▶ _The task_
Note each line in the data holding the string "mais" and report it.

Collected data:
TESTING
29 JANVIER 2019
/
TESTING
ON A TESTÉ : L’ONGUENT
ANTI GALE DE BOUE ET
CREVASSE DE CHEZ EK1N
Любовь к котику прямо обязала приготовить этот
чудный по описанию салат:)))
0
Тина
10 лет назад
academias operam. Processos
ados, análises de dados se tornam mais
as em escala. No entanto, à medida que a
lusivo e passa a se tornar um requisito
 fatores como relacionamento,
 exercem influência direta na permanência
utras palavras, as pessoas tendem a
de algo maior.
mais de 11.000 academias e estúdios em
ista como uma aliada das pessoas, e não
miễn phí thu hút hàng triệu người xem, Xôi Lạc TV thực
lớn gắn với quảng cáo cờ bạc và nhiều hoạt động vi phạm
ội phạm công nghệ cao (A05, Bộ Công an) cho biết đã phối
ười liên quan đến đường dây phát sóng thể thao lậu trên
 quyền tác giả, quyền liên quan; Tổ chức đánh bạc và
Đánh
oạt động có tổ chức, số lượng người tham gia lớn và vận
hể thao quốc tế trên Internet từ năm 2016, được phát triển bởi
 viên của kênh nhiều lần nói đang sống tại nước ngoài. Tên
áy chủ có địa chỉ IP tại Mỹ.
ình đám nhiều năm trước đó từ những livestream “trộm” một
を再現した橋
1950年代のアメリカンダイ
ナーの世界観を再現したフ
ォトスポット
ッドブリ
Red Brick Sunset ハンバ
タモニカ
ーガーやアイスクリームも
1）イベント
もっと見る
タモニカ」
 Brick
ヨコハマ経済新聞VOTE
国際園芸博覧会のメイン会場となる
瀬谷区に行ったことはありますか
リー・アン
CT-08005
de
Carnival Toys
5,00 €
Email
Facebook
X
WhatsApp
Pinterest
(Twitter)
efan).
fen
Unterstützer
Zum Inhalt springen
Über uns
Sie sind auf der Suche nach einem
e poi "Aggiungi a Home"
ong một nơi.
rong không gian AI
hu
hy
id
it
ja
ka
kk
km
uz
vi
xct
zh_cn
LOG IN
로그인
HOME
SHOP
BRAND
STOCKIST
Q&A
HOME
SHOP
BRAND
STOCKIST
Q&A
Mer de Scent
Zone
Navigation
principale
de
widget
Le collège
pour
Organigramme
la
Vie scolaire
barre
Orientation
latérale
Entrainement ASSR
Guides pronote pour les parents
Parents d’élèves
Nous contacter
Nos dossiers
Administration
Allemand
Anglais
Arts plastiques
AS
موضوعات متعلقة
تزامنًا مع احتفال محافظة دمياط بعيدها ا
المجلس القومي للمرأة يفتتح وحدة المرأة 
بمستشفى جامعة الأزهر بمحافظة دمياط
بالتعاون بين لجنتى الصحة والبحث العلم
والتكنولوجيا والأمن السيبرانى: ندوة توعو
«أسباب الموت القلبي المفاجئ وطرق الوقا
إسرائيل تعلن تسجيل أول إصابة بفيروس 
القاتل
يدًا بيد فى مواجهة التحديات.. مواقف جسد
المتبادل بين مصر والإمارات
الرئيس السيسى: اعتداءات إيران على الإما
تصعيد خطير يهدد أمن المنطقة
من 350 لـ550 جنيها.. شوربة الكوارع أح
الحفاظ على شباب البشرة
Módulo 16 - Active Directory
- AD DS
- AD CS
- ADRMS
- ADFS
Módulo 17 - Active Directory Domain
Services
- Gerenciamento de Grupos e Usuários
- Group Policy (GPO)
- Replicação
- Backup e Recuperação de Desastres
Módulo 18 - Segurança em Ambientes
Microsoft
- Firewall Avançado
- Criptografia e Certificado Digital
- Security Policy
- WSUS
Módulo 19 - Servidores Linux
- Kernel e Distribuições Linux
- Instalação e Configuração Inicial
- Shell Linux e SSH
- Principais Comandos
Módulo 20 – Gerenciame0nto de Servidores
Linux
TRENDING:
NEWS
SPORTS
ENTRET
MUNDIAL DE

▶ _Exercise output_
ados, análises de dados se tornam mais
mais de 11.000 academias e estúdios em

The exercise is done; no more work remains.